Somewhere, in the depths of a virtual oubliette, a bungee cord appeared and bounced Jareth's heart back to where it used to be. It laughed and proceeded to do eight cartwheels in quick succession. He couldn't believe his ears. Sarah wanted to forget the labyrinth, but it obviously wasn't because she never wanted to see it again.
She smiled at him. "I'm glad I'm not crazy. You should have seen the psychiatrist's face when I told him about the Labyrinth." She made a face, the kind of face that you would make when confronted with the sight of Ludo in a tutu.
Sarah could have sworn there were stars in Jareth's eyes. And when he laughed, she couldn't resist the urge to giggle along with him. She'd only heard him laugh scornfully at her and poor Hoggle, and his genuine laugh reminded her of birds flying in the sky and waves breaking against rocks; free, alleviated, like the release of a huge burden.
"Sarah, it matters not," he told her, after a considerable amount of burden-releasing. He grinned wolfishly at her confused stare. "As you may recall, I have reordered time, and I can do it again," he said resolutely.
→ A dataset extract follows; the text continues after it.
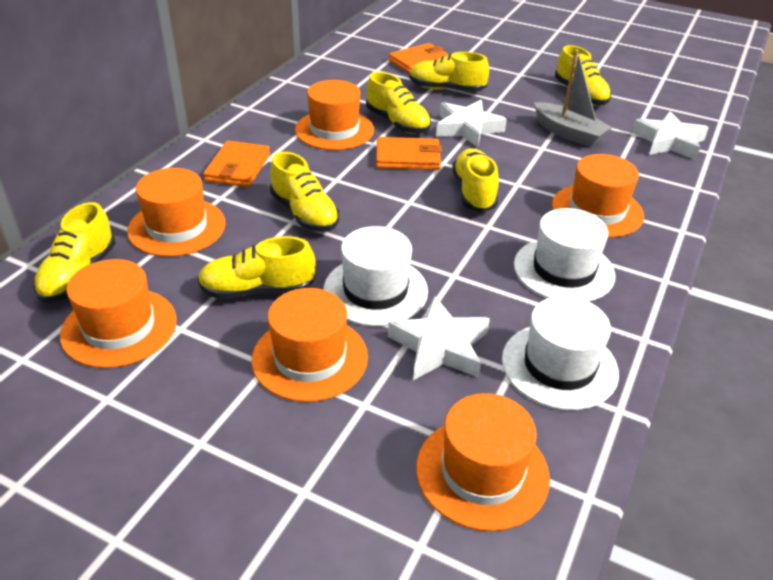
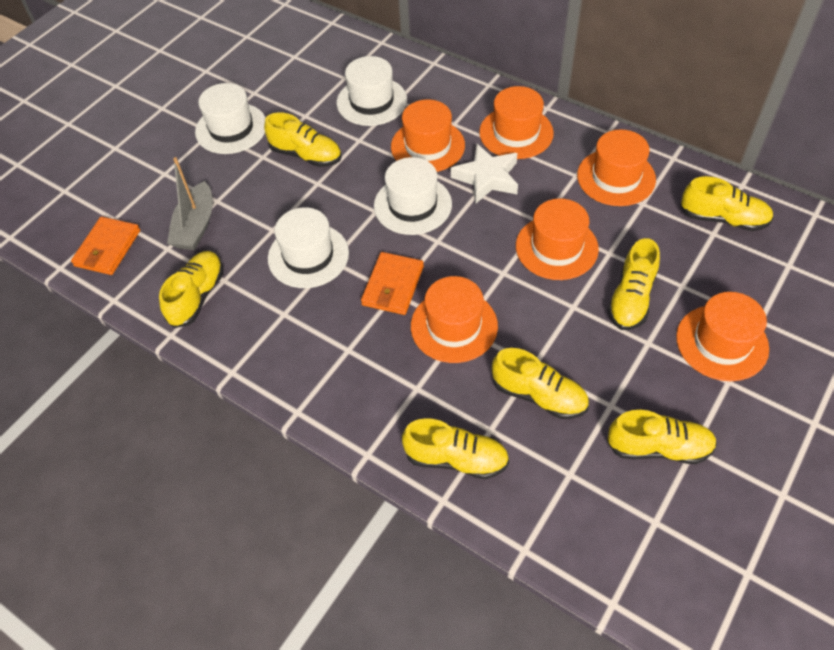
orange wallet: 3 -> 2
white hat: 3 -> 4
white star: 3 -> 1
That made her freeze. Of course. That way, she could have possibly the most interesting Christmas ever, and not worry about the chapter. Then again, it seemed too good to be true. She had grown increasingly astonished at the way they had gone through half an hour of conversation without pissing each other off, and she had almost believed that it was an (arguably cheerier, and excitable) impostor that had beat the Goblin King up, wrapped him up with duct tape, disposed of him, and taken his place, all in the five minutes that she was gone.
Well, until she accidentally dropped a cookie on the floor and earned a patronizing look from him. All Goblin King there.
But what's a good story without risks, she mused, remembering her old literature professor's words as she bit her lip. Twenty years of mundane everyday routines and work, work, work… She was critically in need of some fun.
Her scepticism was interrupted.
"Worry not, Sarah. Seeing as your last visit there involved bashing up my army, turning my own subjects against me, and causing large scale destruction in my kingdom," He narrowed his eyes. "Which I should have asked you to repair, by the way, do you know how difficult it is to restore an entire city ravaged by boulders?"
Sarah rolled her eyes, and despite her better judgement, chuckled at his obvious dismay.
"I'm sure you'll be able to survive," he finished, tutting at her. She seemed rather proud of herself -as she should be, he begrudgingly admitted. She had taken on his previously unsolvable labyrinth and pretty much danced through it, making friends along the way, and stomped all over his ego within thirteen – no, ten – hours.
I suppose that is true, Sarah thought, and when he put it like that, she felt a surge of undisputable power. Her mind supplied images of her arsenal of kitchen tools that had the potential to inflict some serious harm on all who crossed her path. Test me, she imagined herself saying, and it will be head-bashing time. She was infinitely comforted by that.
It would be good to see her old friends, too, after being wrongfully denied of her contact rights.
She looked at Jareth, and then looked at her computer screen.
"I'll get packed," she told him. She almost missed his not-so-secretive smug grin of triumph.
Oh yeah, first thing in the bag is an iron saucepan.